To głód, który będzie nas wszystkich prześladował – przekonuje ONZ. Bo w Strefie Gazy właśnie oficjalnie ogłoszono klęskę głodu. W związku z wojną w enklawie Turcja wymaga ponoć od armatorów zaświadczenia, że statki wpływające do jej portów nie mają związków z Izraelem. Na Dalekim Wschodzie również bez zmian – strzały na granicy koreańskiej i ostrzeżenia ze strony Pjongjangu. Oto tydzień w Azji w pigułce.
- IPC oficjalnie ogłasza klęskę głodu w mieście Gaza
To pierwszy raz w historii istnienia IPC, czyli Zintegrowanej Klasyfikacji Fazy Bezpieczeństwa Żywnościowego, gdy jej eksperci ogłaszają klęskę głodu poza Afryką – do tej pory miało to miejsce tylko w Somalii, Sudanie Południowym i Sudanie. Co to oznacza? Aby klęska głodu mogła zostać ogłoszona muszą zostać spełnione określone warunki: co najmniej 20 proc. ludności musi cierpieć z powodu skrajnego niedoboru żywności, co trzecie dziecko musi być dotknięte ostrym niedożywieniem, a dwie osoby na 10 tys. muszą umierać codziennie z powodu głodu, niedożywienia lub związanych z nimi chorób.

W praktyce oznacza to, że ponad pół miliona osób w Strefie Gazy cierpi z powodu głodu – 280 tys. z nich mieszka w mieście Gaza. Dokładnie tym, które ma być celem szykowanej od kilku tygodni nowej, izraelskiej ofensywy. ONZ już ostrzega, że znaczna część populacji miasta – szacowanej na ok. 1 mln osób – nie przeżyje i nie chodzi o śmierć od bomb czy kul. Są po prostu zbyt słabi na skutek niedożywienia, by znieść przesiedlenie na południe enklawy. Jest źle, a będzie gorzej: według raportu IPC do końca września z głodu cierpieć będzie ponad 650 tysięcy mieszkańców Strefy Gazy, a klęska obejmie także rejony Deir al-Balah i Khan Yunis.
- Strzały na koreańskiej granicy. Północ ostrzega Południe
Korea Północna oskarżyła południowokoreańskich żołnierzy o oddanie strzałów ostrzegawczych w strefie zdemilitaryzowanej, stanowiącej de facto granicę między oboma krajami. Do zdarzenia miało dojść we wtorek, ale Pjongjang ujawnił je dopiero w sobotę, przyznając jednocześnie, że strzały były odpowiedzią na przekroczenie “granicy” przez kilku północnokoreańskich żołnierzy – według agencji KCNA żołnierze ci pracowali nad umocnieniem granicy. Seul zapewnił, że wycofali się oni zaraz po salwie ze strony armii Południa.

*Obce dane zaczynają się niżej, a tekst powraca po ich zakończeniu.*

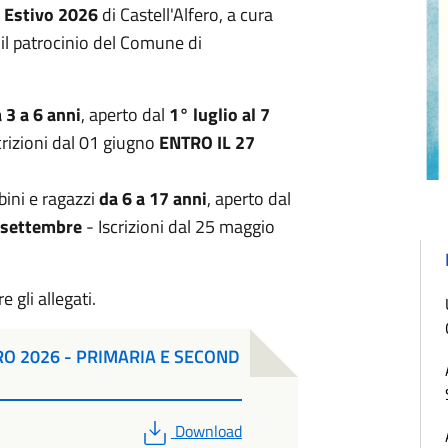
 Estivo 2026
di Castell'Alfero, a cura
il patrocinio del Comune di
 3 a 6 anni
, aperto dal
1° luglio al 7
crizioni dal 01 giugno
ENTRO IL 27
ini e ragazzi
da 6 a 17 anni
, aperto dal
1 settembre
- Iscrizioni dal 25 maggio
 gli allegati.
RO 2026 - PRIMARIA E SECOND
PDF
Download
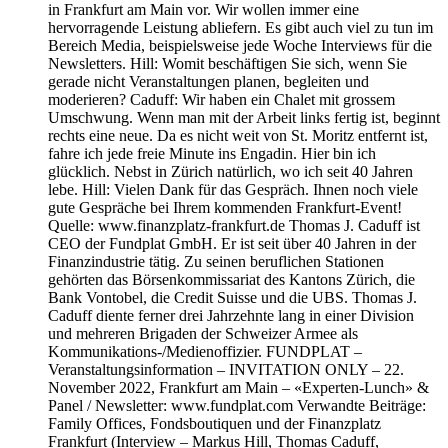
in Frankfurt am Main vor. Wir wollen immer eine
hervorragende Leistung abliefern. Es gibt auch viel zu tun im
Bereich Media, beispielsweise jede Woche Interviews für die
Newsletters. Hill: Womit beschäftigen Sie sich, wenn Sie
gerade nicht Veranstaltungen planen, begleiten und
moderieren? Caduff: Wir haben ein Chalet mit grossem
Umschwung. Wenn man mit der Arbeit links fertig ist, beginnt
rechts eine neue. Da es nicht weit von St. Moritz entfernt ist,
fahre ich jede freie Minute ins Engadin. Hier bin ich
glücklich. Nebst in Zürich natürlich, wo ich seit 40 Jahren
lebe. Hill: Vielen Dank für das Gespräch. Ihnen noch viele
gute Gespräche bei Ihrem kommenden Frankfurt-Event!
Quelle: www.finanzplatz-frankfurt.de Thomas J. Caduff ist
CEO der Fundplat GmbH. Er ist seit über 40 Jahren in der
Finanzindustrie tätig. Zu seinen beruflichen Stationen
gehörten das Börsenkommissariat des Kantons Zürich, die
Bank Vontobel, die Credit Suisse und die UBS. Thomas J.
Caduff diente ferner drei Jahrzehnte lang in einer Division
und mehreren Brigaden der Schweizer Armee als
Kommunikations-/​Medienoffizier. FUNDPLAT –
Veranstaltungsinformation – INVITATION ONLY – 22.
November 2022, Frankfurt am Main – «Experten-Lunch» &
Panel / Newsletter: www.fundplat.com Verwandte Beiträge:
Family Offices, Fonds­boutiquen und der Finanz­platz
Frankfurt (Interview – Markus Hill, Thomas Caduff,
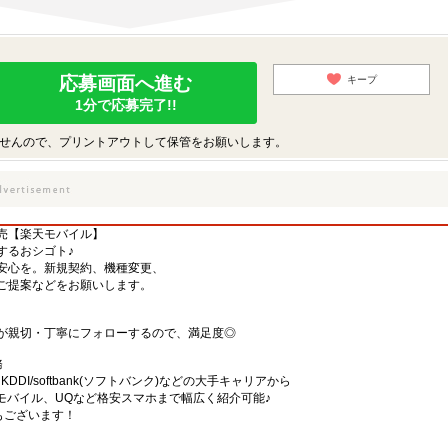
応募画面へ進む
キープ
1分で応募完了!!
せんので、プリントアウトして保管をお願いします。
売【楽天モバイル】
するおシゴト♪
安心を。新規契約、機種変更、
ご提案などをお願いします。
が親切・丁寧にフォローするので、満足度◎
務
)・KDDI/softbank(ソフトバンク)などの大手キャリアから
、楽天モバイル、UQなど格安スマホまで幅広く紹介可能♪
舗もございます！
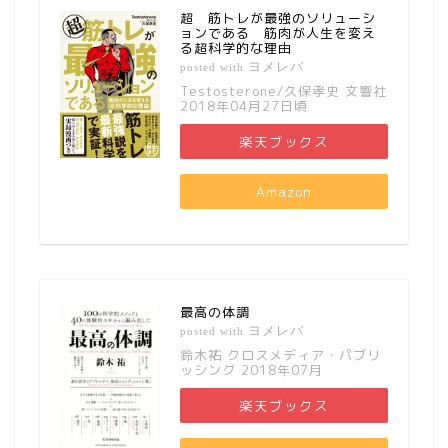
超 筋トレが最強のソリューシ
ョンである 筋肉が人生を変え
る超科学的な理由
ヨメレバ
posted with
Testosterone/久保孝史 文響社
2018年04月27日頃
楽天ブックス
Amazon
最高の体調
ヨメレバ
posted with
鈴木祐 クロスメディア・パブリ
ッシング 2018年07月
楽天ブックス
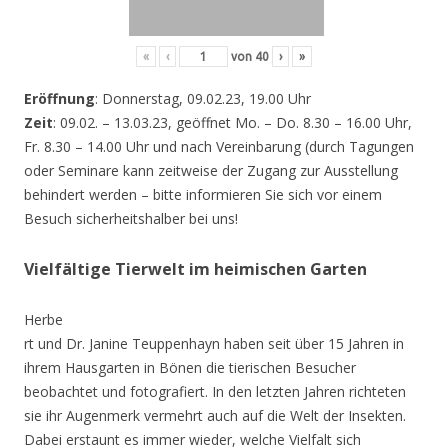
«
‹
von
40
›
»
Eröffnung
: Donnerstag, 09.02.23, 19.00 Uhr
Zeit
: 09.02. – 13.03.23, geöffnet Mo. – Do. 8.30 – 16.00 Uhr,
Fr. 8.30 – 14.00 Uhr und nach Vereinbarung (durch Tagungen
oder Seminare kann zeitweise der Zugang zur Ausstellung
behindert werden – bitte informieren Sie sich vor einem
Besuch sicherheitshalber bei uns!
Vielfältige Tierwelt im heimischen Garten
Herbe
rt und Dr. Janine Teuppenhayn haben seit über 15 Jahren in
ihrem Hausgarten in Bönen die tierischen Besucher
beobachtet und fotografiert. In den letzten Jahren richteten
sie ihr Augenmerk vermehrt auch auf die Welt der Insekten.
Dabei erstaunt es immer wieder, welche Vielfalt sich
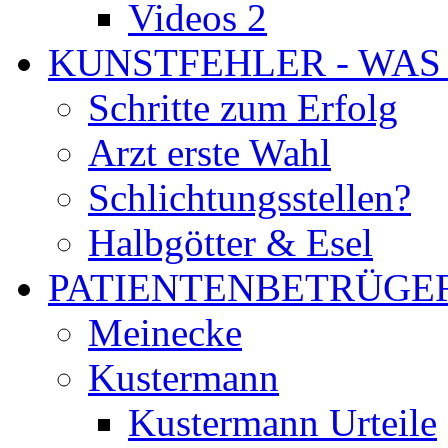
Videos 2
KUNSTFEHLER - WAS
Schritte zum Erfolg
Arzt erste Wahl
Schlichtungsstellen?
Halbgötter & Esel
PATIENTENBETRÜGE
Meinecke
Kustermann
Kustermann Urteile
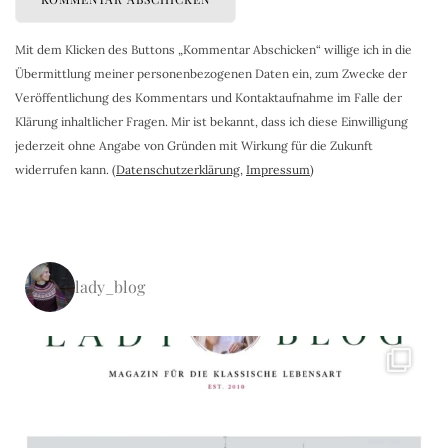
Mit dem Klicken des Buttons „Kommentar Abschicken“ willige ich in die
Übermittlung meiner personenbezogenen Daten ein, zum Zwecke der
Veröffentlichung des Kommentars und Kontaktaufnahme im Falle der
Klärung inhaltlicher Fragen. Mir ist bekannt, dass ich diese Einwilligung
jederzeit ohne Angabe von Gründen mit Wirkung für die Zukunft
widerrufen kann. (
Datenschutzerklärung
,
Impressum
)
lady_blog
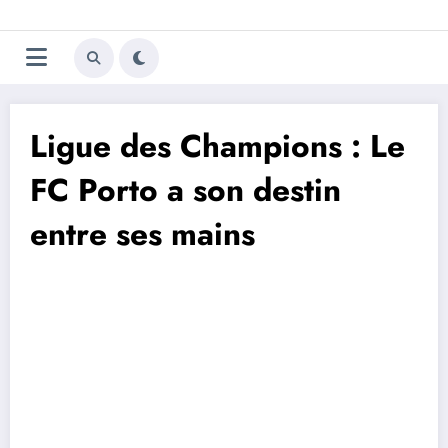
Aller
Trivela
L'actualité du football
au
contenu
portugais
Ligue des Champions : Le
FC Porto a son destin
entre ses mains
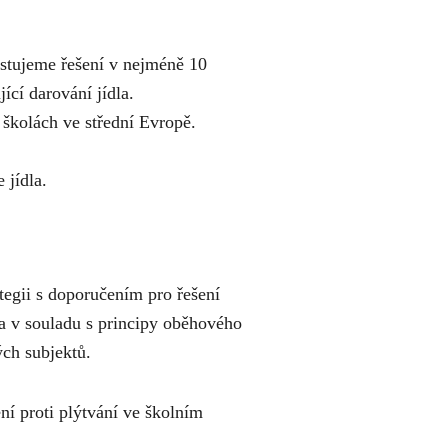
testujeme řešení v nejméně 10
ící darování jídla.
 školách ve střední Evropě.
 jídla.
ategii s doporučením pro řešení
dla v souladu s principy oběhového
ných subjektů.
ní proti plýtvání ve školním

Północnokoreański generał Ko Dzong Czol ocenił, że doszło do „poważnej prowokacji”, w wyniku której sytuacja na granicy mogłaby skręcić „w kierunku konfrontacji”, a następnie przejść w fazę „nie do opanowania”, co oznacza zawoalowane ostrzeżenie. Dlaczego? Z doniesień medialnych z Pjongjangu wynika, że północnokoreańskie władze zapowiadają, że podejmą odpowiednie środki i nie będą ponosić odpowiedzialności za ich konsekwencje, jeśli ich działania na granicy spotkają się z reakcjami ze strony Korei Południowej. Działanie te to m.in. budowa dodatkowych fortyfikacji na samej granicy oraz niszczenie dróg i linii kolejowych łączących Północ z Południem.

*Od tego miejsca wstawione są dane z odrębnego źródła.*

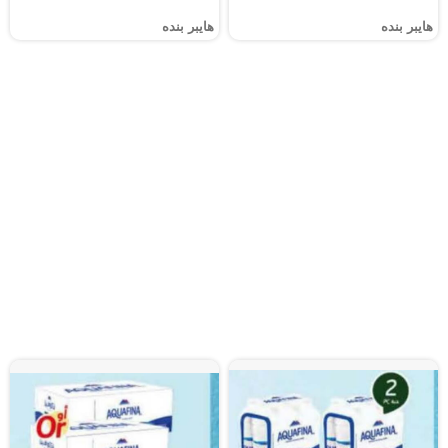
هايبر بنده
هايبر بنده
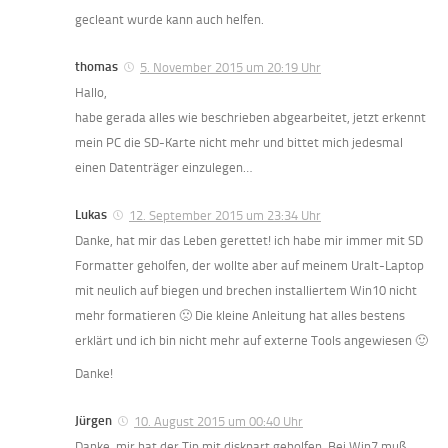
gecleant wurde kann auch helfen.
thomas
5. November 2015 um 20:19 Uhr
Hallo,
habe gerada alles wie beschrieben abgearbeitet, jetzt erkennt
mein PC die SD-Karte nicht mehr und bittet mich jedesmal
einen Datenträger einzulegen…
Lukas
12. September 2015 um 23:34 Uhr
Danke, hat mir das Leben gerettet! ich habe mir immer mit SD
Formatter geholfen, der wollte aber auf meinem Uralt-Laptop
mit neulich auf biegen und brechen installiertem Win10 nicht
mehr formatieren 🙁 Die kleine Anleitung hat alles bestens
erklärt und ich bin nicht mehr auf externe Tools angewiesen 🙂
Danke!
Jürgen
10. August 2015 um 00:40 Uhr
Danke, mir hat der Tip mit diskpart geholfen. Bei Win7 muß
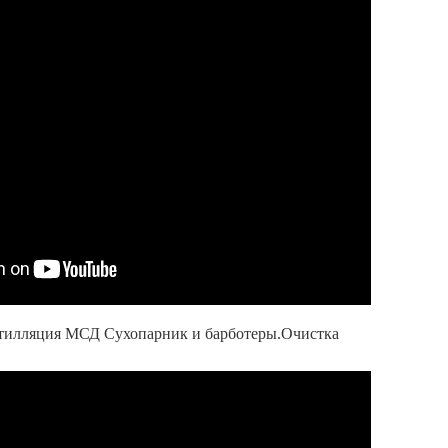
тилляция МСД Сухопарник и барботеры.Очистка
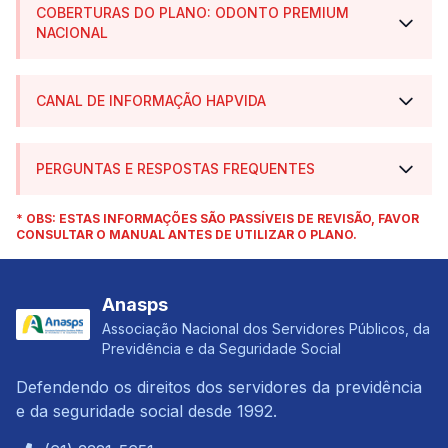
COBERTURAS DO PLANO: ODONTO PREMIUM
NACIONAL
CANAL DE INFORMAÇÃO HAPVIDA
PERGUNTAS E RESPOSTAS FREQUENTES
* OBS: ESTAS INFORMAÇÕES SÃO PASSÍVEIS DE REVISÃO, FAVOR
CONSULTAR O MANUAL ANTES DE UTILIZAR O PLANO.
Anasps
Associação Nacional dos Servidores Públicos, da
Previdência e da Seguridade Social
Defendendo os direitos dos servidores da previdência
e da seguridade social desde 1992.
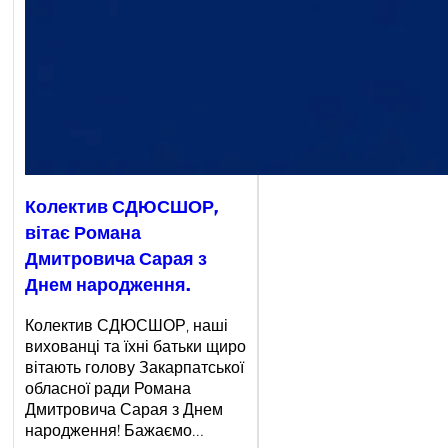
Колектив СДЮСШОР,
вітає Романа
Дмитровича Сарая з
Днем народження.
Колектив СДЮСШОР, наші
вихованці та їхні батьки щиро
вітають голову Закарпатської
обласної ради Романа
Дмитровича Сарая з Днем
народження! Бажаємо…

- W tureckich portach tylko statki nie powiązane z Izraelem
Taką zaskakującą informację podał w piątek dziennik Hurriyet. Według gazety tureckie władze portowe wymagają od firm żeglugowych składania pisemnych oświadczeń, że statki korzystające z portów tego kraju nie są powiązane z Izraelem i nie przewożą ładunków wojskowych ani niebezpiecznych (m.in. sprzętu wojskowego, ładunków wybuchowych i materiałów radioaktywnych) przeznaczonych dla tego państwa.

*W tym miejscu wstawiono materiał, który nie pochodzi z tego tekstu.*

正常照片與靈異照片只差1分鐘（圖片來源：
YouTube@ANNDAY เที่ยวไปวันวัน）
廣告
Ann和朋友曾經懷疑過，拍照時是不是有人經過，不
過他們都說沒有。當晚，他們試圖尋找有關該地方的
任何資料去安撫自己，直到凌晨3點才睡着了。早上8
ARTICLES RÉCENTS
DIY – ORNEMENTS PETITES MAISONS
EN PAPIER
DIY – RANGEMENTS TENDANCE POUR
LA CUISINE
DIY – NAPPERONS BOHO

Wymóg dotyczy zagranicznych statków transportujących towary do Izraela, które korzystają z tureckich portów i – jak donosi gazeta – obowiązuje we wszystkich portach Turcji. Władze nie wydały dotąd w tej sprawie oficjalnych zaleceń. Handel pomiędzy Turcją i Izraelem został wstrzymany wiosną 2024 roku ze względu na wojnę w Strefie Gazy. W tym roku pojawiły się zarzuty, że wymiana handlowa nieoficjalnie jest kontynuowana, ministerstwo handlu określiło je jednak mianem kłamstw.